Das müssen Unternehmen jetzt tun
Die gewonnene Zeit bis Ende Februar ist kein Aufschub, sondern eine intensive Vorbereitungsphase. Logistik- und Zollabteilungen stehen vor zentralen Aufgaben:
- IT-Abstimmung: Die eingesetzte Software muss für ATLAS 10.2 zertifiziert werden. Eine enge Kooperation mit dem Anbieter ist essenziell.
- Prozessanpassung: Interne Abläufe müssen die Trennung von Anmelde- und Gestellungsort abbilden. Die Kommunikation zwischen Zentrale, Lagern und Partnern muss neu geregelt werden.
- Mitarbeiterschulung: Das Personal muss mit der neuen Systemlogik vertraut gemacht werden.
- Testphase nutzen: Die Zollverwaltung bietet Probebetriebsumgebungen an.
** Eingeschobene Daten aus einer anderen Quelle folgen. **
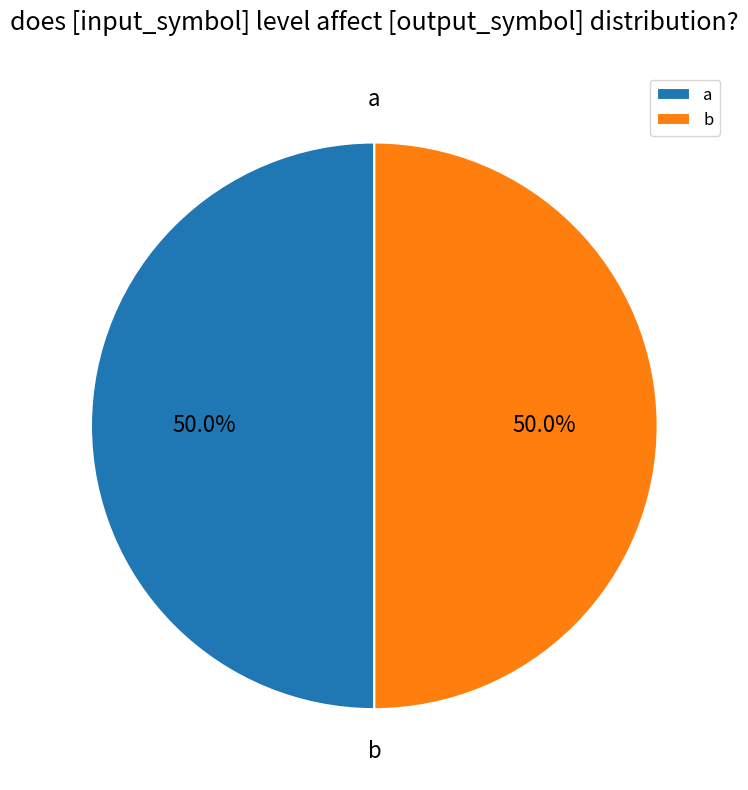

Is the sum of a and b greater than half?

Yes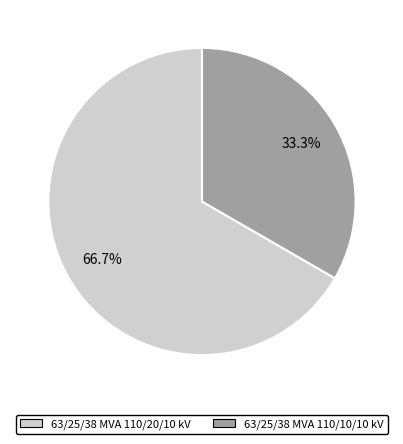

What percentage is the 63/25/38 MVA 110/20/10 kV slice, to the nearest percent?

67%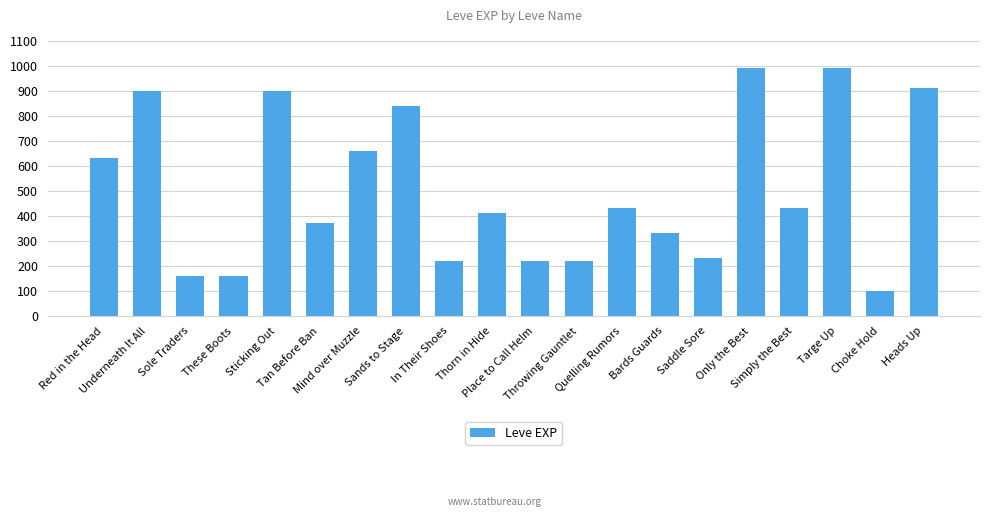

Approximately how many times larger is the value at Tan Before Ban compared to Only the Best?

0.4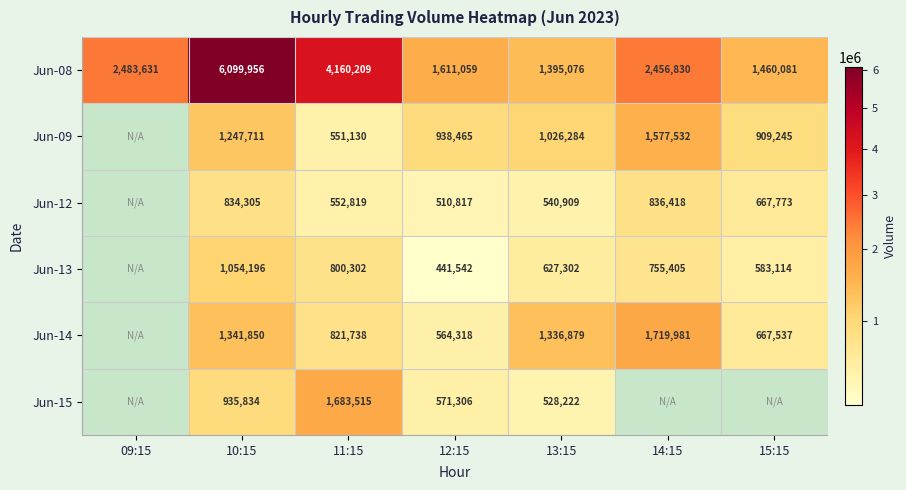

Which label corresponds to the largest value in the chart?

10:15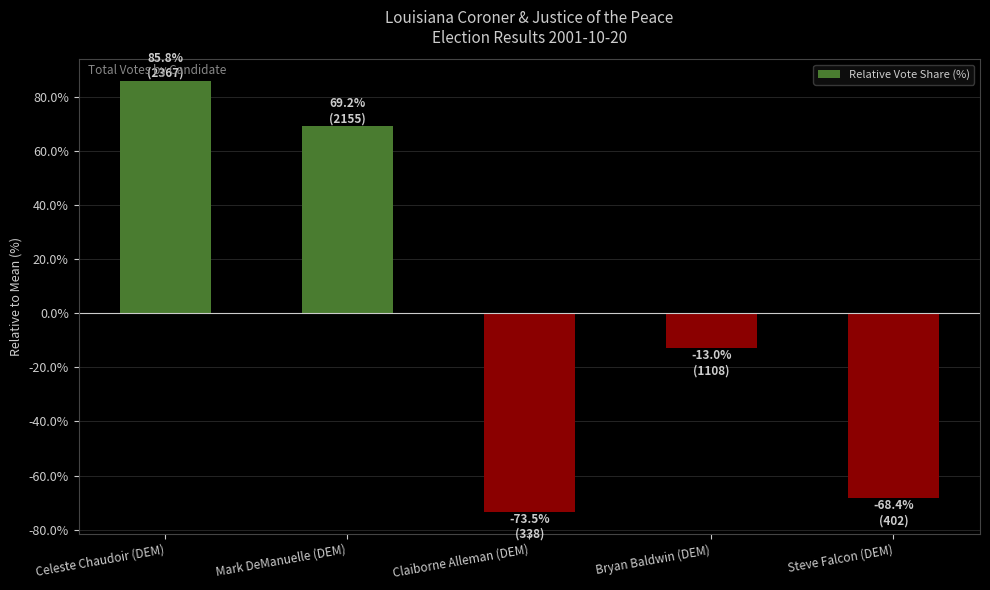

What is the sum of the values at Mark DeManuelle (DEM) and Celeste Chaudoir (DEM)?

154.9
Experten raten dringend, diese intensiv zu nutzen.
Ein Meilenstein der digitalen Zollunion
Trotz der Verschiebung bleibt CCI ein strategischer Schlüssel für den EU-Binnenmarkt. Langfristig beschleunigt das Verfahren Handelsströme und bürokratische Hürden ab. Die Zollverwaltung hat bereits weitere Wartungsfenster für 2026 angekündigt, um das System kontinuierlich zu stabilisieren. Für die Wirtschaft heißt es nun: Die letzten Wochen der Vorbereitung zählen, um die Effizienzvorteile der zentralen Abwicklung von Beginn an voll auszuschöpfen.